As retailers around the world come to grips with what is considered to be the “new normal”, ecommerce has never been more important than it is right now. In order to thrive in the coming months, it’s crucial that retailers examine exactly how they can use technology to create a better experience – and social media is an important part of that equation.

Research has found that 60 per cent of people discover new products on Instagram and the key to success is meeting those customers exactly where they are. More often than not, retailers add too many unnecessary steps in the conversion process by requiring those same customers to shop that product via another platform. So how can retailers leverage social media as both another touchpoint with customers and to simplify the path to conversion?

The community value of social media vs the ability to convert sales

First and foremost, social commerce sells products directly through social media networks. It differs from social media marketing by the simple fact that retailers are not redirecting users to an online store, but offering them the ability to checkout directly within the network they’re using at that moment. Given there are over 1.79 billion active users on Facebook alone, it makes sense for retailers to target their customers on these platforms, leveraging a huge potential audience in doing so.

In recent years, Instagram has prioritised the development of its social selling capabilities and as a result, has become one of the most promising platforms when it comes to ecommerce integration. The integration of social selling on the platform has become so ingrained that retailers failing to take advantage of the tools available risk losing brand exposure and customers.

From Facebook to Instagram to TikTok; do brands need to be on every social platform?

When it comes to social selling there are many options for retailers — from Facebook Shops, to Instagram’s buy now button, or Pinterest’s buyable pins. With that in mind, it’s important to select the right platform for your product and audience.

There’s little to be gained from retailers targeting each and every available platform and spreading themselves too finely across all. Instead, choose one or two of the most relevant platforms to your customer segments and focus on delivering customers a streamlined, seamless and user-friendly experience every time.
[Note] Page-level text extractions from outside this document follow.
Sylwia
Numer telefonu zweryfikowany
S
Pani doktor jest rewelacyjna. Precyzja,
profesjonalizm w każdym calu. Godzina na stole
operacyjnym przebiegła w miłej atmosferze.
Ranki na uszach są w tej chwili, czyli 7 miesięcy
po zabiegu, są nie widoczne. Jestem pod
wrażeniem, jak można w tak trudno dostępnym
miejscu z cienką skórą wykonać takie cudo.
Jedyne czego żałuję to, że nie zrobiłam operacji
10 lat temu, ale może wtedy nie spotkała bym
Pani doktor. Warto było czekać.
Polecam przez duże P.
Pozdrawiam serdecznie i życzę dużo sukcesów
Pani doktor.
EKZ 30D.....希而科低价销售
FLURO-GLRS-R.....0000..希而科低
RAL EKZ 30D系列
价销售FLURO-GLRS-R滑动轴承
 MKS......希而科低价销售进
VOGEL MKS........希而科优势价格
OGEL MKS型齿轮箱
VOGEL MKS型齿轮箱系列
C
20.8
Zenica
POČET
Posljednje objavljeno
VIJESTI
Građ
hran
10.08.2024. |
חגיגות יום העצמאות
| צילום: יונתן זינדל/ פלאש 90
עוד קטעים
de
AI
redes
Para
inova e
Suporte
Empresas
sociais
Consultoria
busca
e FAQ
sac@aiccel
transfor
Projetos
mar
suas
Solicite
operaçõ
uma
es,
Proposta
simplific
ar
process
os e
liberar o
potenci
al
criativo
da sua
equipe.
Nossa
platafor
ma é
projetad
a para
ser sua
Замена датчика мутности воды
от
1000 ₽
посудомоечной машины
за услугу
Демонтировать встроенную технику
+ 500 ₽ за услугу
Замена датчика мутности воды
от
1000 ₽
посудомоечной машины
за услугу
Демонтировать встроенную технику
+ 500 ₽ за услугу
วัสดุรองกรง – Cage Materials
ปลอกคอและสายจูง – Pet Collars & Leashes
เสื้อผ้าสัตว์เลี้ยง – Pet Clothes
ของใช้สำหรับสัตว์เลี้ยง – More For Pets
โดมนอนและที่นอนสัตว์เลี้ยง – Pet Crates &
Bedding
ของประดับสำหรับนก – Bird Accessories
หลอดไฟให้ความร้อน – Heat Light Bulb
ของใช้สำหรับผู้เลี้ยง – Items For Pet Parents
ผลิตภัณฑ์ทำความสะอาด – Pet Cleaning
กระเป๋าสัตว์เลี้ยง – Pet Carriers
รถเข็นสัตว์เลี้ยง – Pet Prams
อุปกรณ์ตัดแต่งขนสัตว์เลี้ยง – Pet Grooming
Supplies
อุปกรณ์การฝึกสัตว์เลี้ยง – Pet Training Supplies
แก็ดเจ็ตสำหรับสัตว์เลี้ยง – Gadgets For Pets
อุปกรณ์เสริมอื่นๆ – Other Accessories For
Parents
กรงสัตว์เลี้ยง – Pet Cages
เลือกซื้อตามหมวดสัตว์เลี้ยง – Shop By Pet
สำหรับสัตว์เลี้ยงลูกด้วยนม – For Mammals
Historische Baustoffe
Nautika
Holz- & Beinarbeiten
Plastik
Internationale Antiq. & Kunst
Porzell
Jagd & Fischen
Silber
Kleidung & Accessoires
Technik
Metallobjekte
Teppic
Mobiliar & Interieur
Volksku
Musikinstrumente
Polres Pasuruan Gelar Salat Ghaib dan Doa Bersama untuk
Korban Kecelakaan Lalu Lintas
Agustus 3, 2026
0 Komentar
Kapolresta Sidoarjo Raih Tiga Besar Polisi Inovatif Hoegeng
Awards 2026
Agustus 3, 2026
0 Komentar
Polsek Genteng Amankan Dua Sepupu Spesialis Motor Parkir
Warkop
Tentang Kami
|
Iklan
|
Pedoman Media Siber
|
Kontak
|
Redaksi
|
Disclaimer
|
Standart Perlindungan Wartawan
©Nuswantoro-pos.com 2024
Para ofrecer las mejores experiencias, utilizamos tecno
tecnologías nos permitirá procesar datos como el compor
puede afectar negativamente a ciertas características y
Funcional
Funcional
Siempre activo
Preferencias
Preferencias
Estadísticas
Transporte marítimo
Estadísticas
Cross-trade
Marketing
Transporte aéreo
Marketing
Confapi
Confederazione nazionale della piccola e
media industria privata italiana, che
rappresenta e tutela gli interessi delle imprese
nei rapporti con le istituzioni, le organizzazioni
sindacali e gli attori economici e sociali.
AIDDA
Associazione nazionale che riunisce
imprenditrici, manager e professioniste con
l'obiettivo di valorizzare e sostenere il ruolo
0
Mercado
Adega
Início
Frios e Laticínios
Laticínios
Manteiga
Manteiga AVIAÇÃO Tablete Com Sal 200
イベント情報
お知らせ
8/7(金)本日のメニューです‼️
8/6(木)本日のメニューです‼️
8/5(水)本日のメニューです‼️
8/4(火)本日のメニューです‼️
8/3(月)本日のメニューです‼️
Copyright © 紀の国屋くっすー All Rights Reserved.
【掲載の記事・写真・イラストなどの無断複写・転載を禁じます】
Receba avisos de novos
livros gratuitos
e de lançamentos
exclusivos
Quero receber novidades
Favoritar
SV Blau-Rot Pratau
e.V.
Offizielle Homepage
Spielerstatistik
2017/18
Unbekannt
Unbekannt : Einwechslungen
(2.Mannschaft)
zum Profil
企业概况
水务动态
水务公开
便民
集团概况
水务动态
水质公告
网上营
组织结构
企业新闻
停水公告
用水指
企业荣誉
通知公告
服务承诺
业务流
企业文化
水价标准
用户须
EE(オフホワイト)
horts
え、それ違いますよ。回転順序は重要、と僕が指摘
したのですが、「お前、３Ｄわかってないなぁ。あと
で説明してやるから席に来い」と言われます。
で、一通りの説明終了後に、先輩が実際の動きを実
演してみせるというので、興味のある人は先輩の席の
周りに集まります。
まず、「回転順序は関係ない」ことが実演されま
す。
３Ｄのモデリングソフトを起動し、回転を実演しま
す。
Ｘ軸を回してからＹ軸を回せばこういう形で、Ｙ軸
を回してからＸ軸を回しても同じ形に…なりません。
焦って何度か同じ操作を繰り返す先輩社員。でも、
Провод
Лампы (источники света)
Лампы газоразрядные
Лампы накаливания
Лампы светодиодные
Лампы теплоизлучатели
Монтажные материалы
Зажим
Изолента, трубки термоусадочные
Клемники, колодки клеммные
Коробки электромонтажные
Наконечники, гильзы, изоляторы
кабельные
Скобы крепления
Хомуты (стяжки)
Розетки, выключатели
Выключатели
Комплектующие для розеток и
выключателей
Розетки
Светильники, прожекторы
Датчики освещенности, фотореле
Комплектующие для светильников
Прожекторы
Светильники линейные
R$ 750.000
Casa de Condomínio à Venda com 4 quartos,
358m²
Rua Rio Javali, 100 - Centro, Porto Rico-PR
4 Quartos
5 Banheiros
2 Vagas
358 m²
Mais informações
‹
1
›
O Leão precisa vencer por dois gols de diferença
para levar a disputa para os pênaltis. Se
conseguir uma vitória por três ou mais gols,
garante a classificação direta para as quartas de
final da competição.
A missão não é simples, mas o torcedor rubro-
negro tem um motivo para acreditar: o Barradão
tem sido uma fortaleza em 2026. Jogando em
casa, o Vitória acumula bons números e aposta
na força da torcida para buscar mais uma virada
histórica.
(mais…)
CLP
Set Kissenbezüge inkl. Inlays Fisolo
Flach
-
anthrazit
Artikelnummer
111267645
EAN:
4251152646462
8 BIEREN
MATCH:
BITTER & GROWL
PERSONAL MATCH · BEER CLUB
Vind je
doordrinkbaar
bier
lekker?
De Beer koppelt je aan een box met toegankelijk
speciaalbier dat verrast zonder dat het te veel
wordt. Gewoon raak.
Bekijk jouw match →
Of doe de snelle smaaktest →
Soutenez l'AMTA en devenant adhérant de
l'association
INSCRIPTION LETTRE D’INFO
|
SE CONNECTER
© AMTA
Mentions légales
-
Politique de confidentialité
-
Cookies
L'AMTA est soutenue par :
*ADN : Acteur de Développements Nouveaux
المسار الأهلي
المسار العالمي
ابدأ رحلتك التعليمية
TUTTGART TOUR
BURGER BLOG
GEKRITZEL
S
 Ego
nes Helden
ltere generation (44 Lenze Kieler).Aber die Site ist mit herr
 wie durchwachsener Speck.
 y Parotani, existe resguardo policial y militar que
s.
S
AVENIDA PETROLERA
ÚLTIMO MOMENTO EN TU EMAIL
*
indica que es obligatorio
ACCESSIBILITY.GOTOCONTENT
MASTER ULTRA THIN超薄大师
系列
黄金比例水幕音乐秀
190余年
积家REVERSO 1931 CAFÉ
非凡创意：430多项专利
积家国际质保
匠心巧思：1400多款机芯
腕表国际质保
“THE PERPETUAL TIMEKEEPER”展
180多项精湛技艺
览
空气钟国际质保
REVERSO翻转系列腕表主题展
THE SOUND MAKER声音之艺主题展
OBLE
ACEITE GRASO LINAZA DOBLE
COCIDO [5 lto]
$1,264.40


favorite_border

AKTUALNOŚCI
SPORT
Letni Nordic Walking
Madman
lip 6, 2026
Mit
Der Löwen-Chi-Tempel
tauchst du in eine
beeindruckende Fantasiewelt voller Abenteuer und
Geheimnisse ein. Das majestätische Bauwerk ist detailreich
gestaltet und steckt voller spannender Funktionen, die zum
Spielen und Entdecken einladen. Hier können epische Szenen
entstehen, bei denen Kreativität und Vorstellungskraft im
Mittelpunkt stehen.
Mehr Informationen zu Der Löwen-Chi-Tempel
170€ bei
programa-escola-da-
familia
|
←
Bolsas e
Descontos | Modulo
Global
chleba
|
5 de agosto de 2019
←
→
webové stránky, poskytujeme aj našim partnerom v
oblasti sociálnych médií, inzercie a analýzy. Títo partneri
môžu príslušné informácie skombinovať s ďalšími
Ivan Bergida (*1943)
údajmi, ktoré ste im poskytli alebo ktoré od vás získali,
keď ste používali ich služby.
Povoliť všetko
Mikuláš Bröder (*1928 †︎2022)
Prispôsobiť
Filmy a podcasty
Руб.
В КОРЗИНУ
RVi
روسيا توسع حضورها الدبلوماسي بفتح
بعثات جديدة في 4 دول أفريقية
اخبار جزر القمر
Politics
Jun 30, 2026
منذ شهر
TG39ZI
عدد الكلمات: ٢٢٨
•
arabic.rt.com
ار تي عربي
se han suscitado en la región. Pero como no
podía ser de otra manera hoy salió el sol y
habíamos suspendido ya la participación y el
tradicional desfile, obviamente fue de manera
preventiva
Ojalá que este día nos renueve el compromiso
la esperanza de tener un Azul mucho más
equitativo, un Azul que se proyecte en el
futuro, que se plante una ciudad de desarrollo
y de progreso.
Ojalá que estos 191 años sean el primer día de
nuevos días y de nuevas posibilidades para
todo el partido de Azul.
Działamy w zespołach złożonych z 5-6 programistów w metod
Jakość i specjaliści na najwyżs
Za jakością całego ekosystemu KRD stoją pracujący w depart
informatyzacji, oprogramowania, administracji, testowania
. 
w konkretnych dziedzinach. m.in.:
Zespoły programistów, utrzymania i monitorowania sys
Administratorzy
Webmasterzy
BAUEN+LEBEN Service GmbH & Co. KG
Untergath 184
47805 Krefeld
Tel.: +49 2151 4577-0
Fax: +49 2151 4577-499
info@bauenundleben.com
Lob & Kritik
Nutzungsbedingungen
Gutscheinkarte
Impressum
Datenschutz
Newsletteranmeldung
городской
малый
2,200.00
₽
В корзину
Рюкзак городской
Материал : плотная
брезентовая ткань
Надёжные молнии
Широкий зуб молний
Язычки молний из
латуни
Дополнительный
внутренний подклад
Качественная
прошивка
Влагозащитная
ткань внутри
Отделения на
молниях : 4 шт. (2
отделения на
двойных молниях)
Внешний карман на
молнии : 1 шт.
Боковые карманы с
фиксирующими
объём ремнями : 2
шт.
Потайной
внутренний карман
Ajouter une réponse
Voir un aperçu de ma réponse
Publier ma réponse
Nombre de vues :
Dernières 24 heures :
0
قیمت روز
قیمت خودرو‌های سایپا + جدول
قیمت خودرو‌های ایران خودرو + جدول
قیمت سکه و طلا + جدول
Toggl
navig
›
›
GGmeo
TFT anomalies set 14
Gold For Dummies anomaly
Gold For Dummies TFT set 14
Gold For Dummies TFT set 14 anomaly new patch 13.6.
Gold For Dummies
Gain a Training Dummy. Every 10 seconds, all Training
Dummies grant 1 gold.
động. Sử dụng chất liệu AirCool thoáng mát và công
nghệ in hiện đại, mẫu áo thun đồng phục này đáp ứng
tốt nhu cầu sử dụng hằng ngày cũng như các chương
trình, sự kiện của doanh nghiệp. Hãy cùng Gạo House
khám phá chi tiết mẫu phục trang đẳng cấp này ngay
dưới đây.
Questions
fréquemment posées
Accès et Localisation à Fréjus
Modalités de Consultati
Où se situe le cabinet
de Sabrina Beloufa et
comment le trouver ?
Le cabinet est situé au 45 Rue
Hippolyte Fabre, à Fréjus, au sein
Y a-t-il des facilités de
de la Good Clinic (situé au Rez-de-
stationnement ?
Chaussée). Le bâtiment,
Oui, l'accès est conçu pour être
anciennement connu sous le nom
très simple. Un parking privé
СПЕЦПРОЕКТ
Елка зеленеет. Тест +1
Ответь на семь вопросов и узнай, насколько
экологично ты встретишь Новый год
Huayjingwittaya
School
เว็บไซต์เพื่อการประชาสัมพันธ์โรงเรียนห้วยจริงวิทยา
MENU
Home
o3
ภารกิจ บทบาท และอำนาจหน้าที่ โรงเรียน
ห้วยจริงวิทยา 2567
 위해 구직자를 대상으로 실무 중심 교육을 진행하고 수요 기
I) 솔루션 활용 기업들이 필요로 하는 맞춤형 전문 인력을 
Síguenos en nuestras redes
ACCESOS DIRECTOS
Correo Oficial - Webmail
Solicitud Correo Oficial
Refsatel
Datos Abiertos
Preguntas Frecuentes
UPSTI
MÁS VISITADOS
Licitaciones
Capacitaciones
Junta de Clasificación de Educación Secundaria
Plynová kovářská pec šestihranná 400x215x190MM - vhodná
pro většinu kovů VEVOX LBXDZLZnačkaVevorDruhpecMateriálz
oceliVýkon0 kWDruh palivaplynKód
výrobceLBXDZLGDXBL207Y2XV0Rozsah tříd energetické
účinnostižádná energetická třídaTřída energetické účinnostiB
Simplify the process where possible

The overarching goal of social-selling is to simplify the path to conversion and optimise the user experience – both of which are increasingly important for retailers in the crowded online space. Whether it’s on a brand’s owned website, through email marketing or across social media channels, the user experience can be simplified by technology. In fact, many major success stories for social commerce brands claim to be using third-party solutions, with many retailers leveraging tools like ManyChat with click to Messenger ads to generate thousands of new leads.

The use of chatbots in aiding customers to make informed decisions is also on the rise and the statistics speak for themselves. 51 per cent of millennials (who will soon be the major buying market) are more likely to make a purchase over social media and a majority 77 per cent of shoppers think it’s important to get advice from people they know before purchasing – likely via social media – so it makes sense to sell where they’re going to research.

Why the time is now 

While social selling has become increasingly popular over the last few years, in recent months, as a result of the current COVID-19 global health pandemic, it’s become almost a standard. Online shopping and social selling have picked up exponentially with customers unable to shop at brick-and-mortar stores due to restrictions and store closures. With this in mind, retailers who utilise the right social platforms to sell their products to customers will open up the potential of reaching more people regardless of their geographic location and will be able to meet shoppers on their journey.